P.S. Remember - you will probably die many times in solving this game. The idea is to use what you found out from a life the next time you play.

Fred: Oh, wow, I would never have thought of that. I thought you had to forget everything from earlier games, otherwise it’s just cheating.

For example, you may die because you did not think of eating and taking more food for exploring. And when you got hungry the second time you either did not get back to the kitchen in time, Mom was not there in time,

Zainab: I would rather die than touch the refrigerator myself.

Jake: Well, if it’s anything like the bathrooms, that’s understandable.

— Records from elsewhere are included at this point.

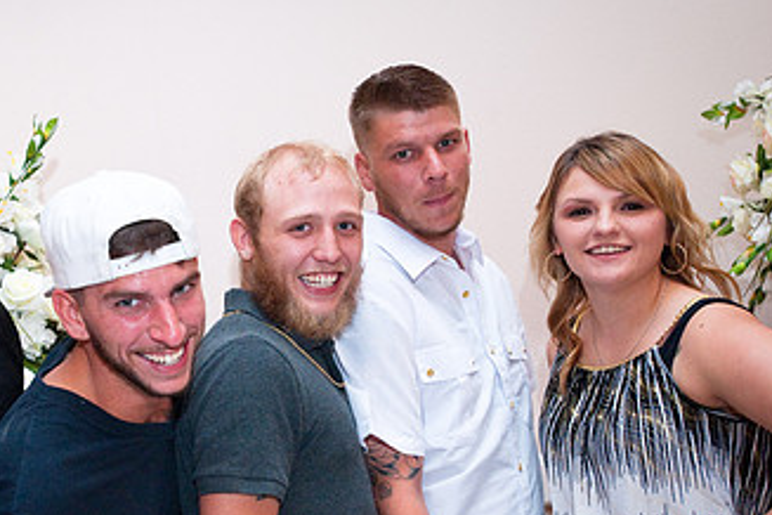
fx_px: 1329
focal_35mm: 62
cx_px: 168
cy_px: 359
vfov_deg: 21.8
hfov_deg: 31.6
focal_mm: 35
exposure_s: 1/160
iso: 3200
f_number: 5.6
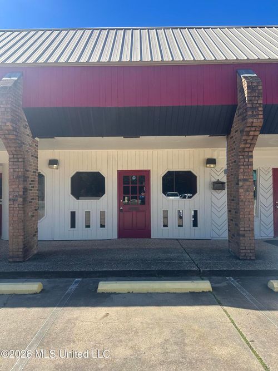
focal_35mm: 24
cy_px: 186
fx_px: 257
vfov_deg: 71.6
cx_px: 139
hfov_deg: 56.8
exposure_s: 1/2110
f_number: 1.78
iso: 80
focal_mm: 6.86
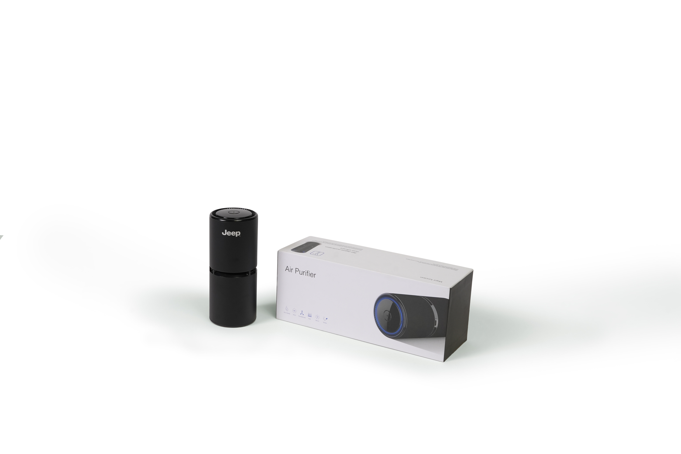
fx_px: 757
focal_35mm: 40
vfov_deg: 33.4
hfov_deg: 48.5
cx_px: 340
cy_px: 227
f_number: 11
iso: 800
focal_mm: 40
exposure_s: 1/60
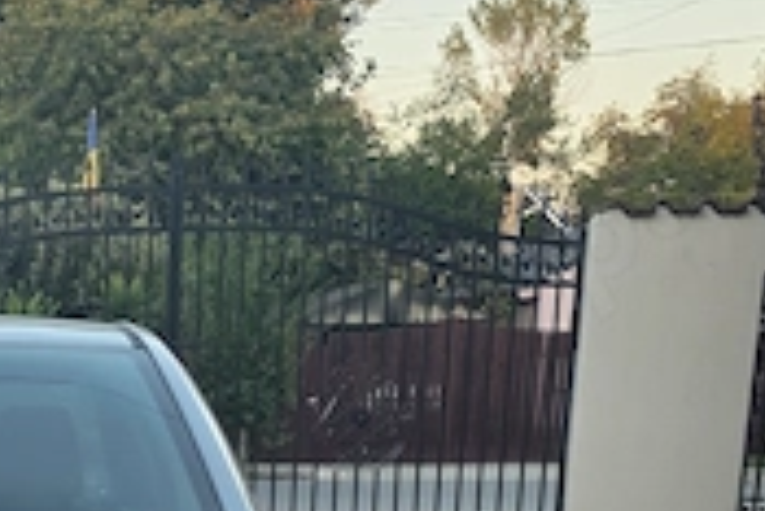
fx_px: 1744
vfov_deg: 15.3
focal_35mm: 82
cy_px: 791
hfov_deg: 23.2
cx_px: -87
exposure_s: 1/180
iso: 64
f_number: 1.7
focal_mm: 6.3
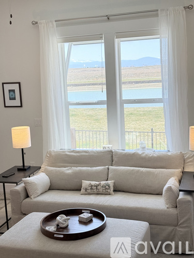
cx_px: 97
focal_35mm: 48
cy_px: 129
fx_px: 359
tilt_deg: -8.8
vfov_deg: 39.7
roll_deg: +2.6
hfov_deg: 30.3
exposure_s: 1/318
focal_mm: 6.76
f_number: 1.78
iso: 80
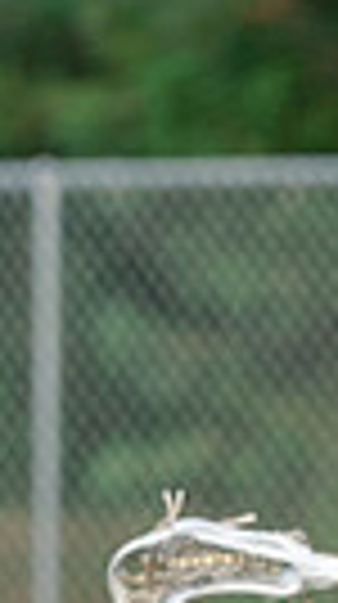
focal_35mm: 2115
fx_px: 33827
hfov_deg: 0.6
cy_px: 1000
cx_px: 1168
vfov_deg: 1.0
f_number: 2.8
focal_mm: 200
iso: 250
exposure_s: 1/320
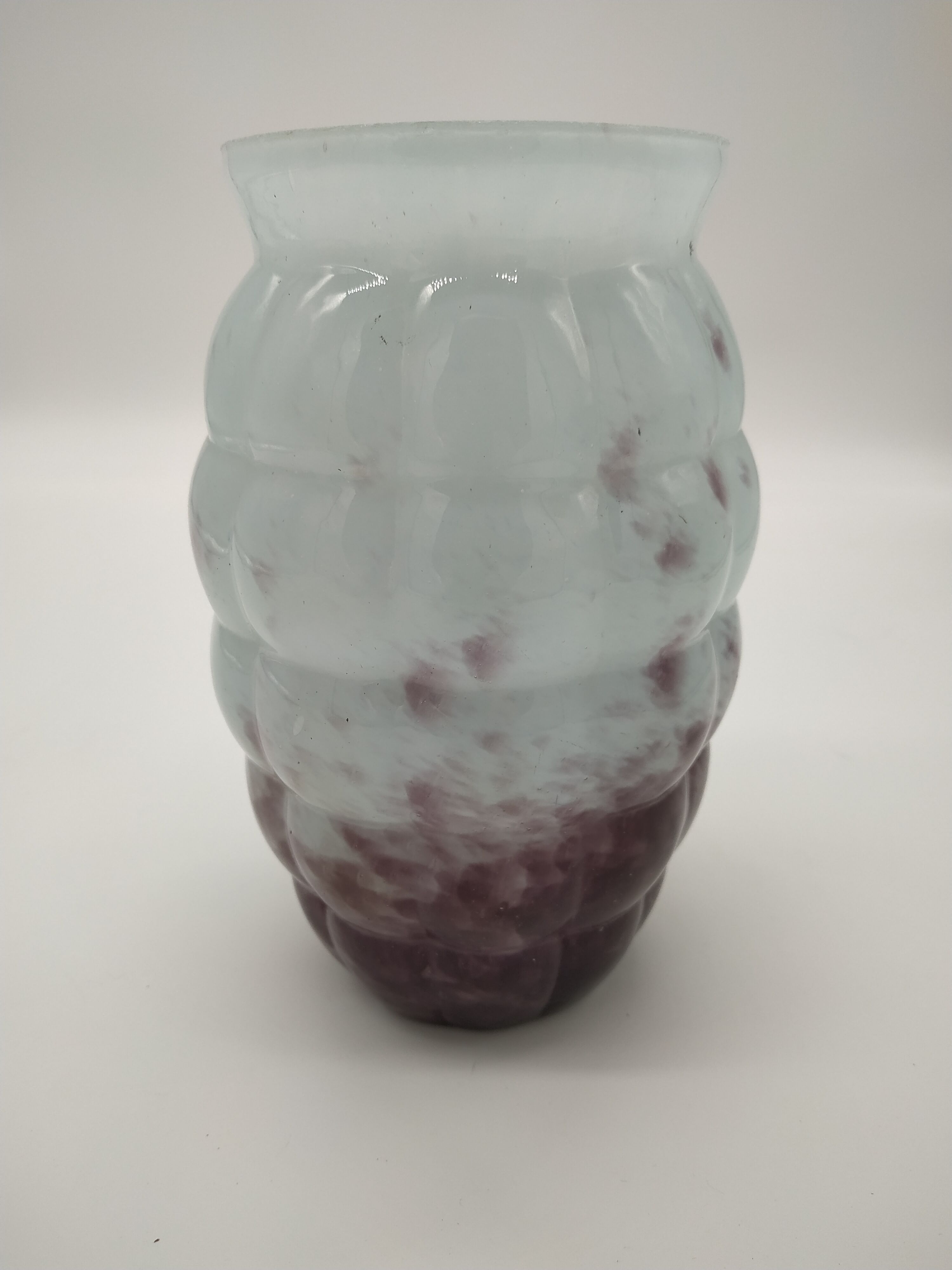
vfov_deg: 71.6
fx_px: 880
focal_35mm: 24
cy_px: 635
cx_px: 476
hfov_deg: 56.8
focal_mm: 3.94
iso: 100
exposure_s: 1/402
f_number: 1.9
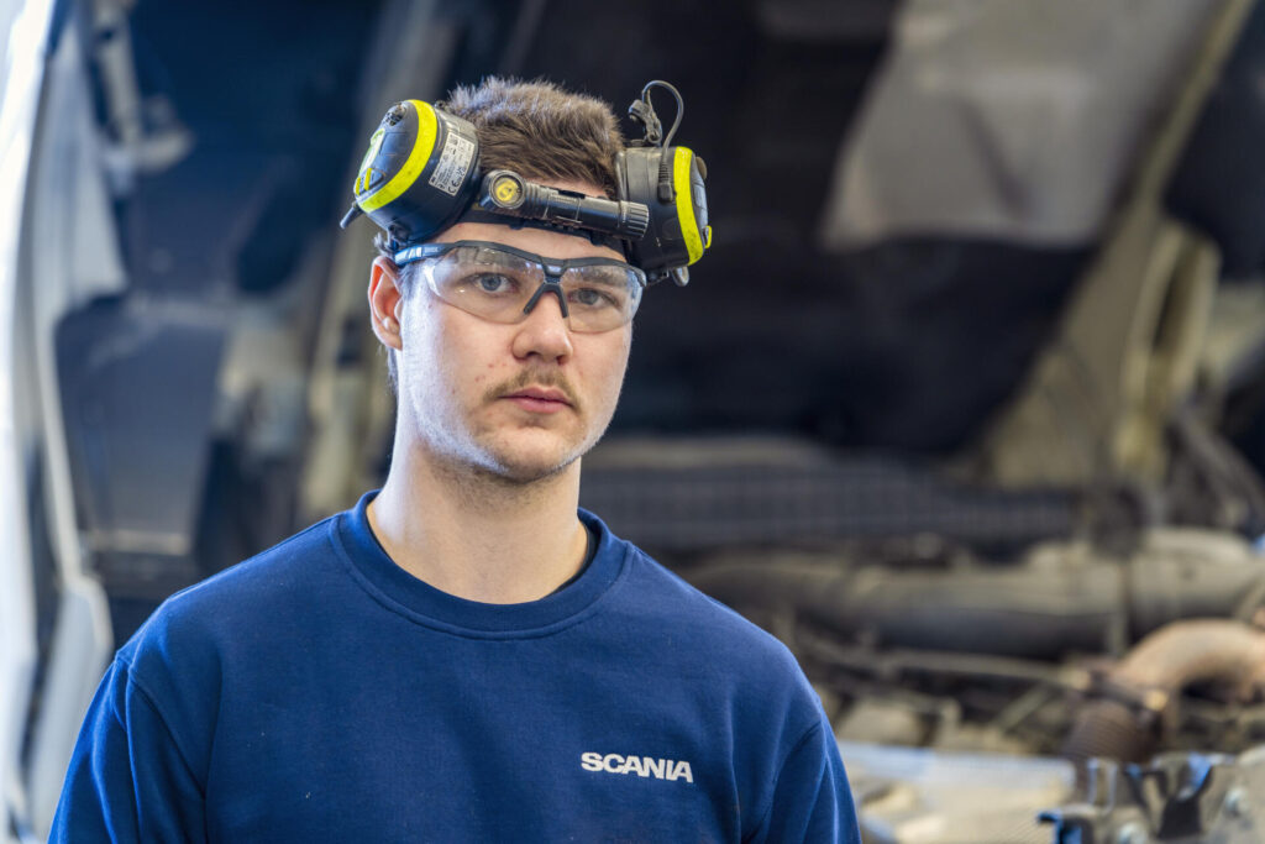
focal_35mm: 100
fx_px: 3514
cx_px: 632
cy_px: 422
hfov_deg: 20.4
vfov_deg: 13.7
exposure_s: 1/80
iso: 500
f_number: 2.8
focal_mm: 100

or there was no food left.

Lucy: This could actually work to your advantage. If you collapse from hunger on the front doorstep, a neighbor is bound to notice you sooner or later, and the sound of the ambulance sirens will get Mom out of the kitchen.

Zainab: On the other hand, as astute critics have pointed out, falling down dead in front of her has no effect whatsoever.

C. Implementation Notes.

This game was my learning game for both ALAN and Inform. The plot and puzzles were all thought up in an hour.

Zainab: Don’t say it. Too obvious.

Fred: This is boring. Skip to the end.

. . . [snip, snip]
Most people have beta testers to try out commands, but since I have no friends, I am sure I have more of my share of inconsistent or silly responses in this game.

Lucy: Andrew, here’s a hint: think of all the behaviors encouraged in this game . . . and try doing the exact opposite the next time you come in contact with any human being you haven’t already hopelessly antagonized. It’s probably too late for your family, though.

Hopefully, the contest judges will report some problems to me.

Zainab: Don’t set your hopes too high. The judges have a great many entries to get through, and will probably not get past the first one or two scenes.

Maybe once this game is out on the internet I will be contacted by future players.

Jake: I’ve said it before and will say it again [sings]: “I’m always a cockeyed optimist / Immature and incurably green.“

Fred: Maybe he means players from the future, studying this game for hints on how the typical American family functioned in 1997.

A note to Allison - please correct my spelling and email me. Thanks.

Lucy: Didn’t he just say he has no friends?

Zainab: Allison changed her e-mail address to avoid him, so he can’t contact her directly but must put forth a public plea.

Jake: Allison caught the last train out of town.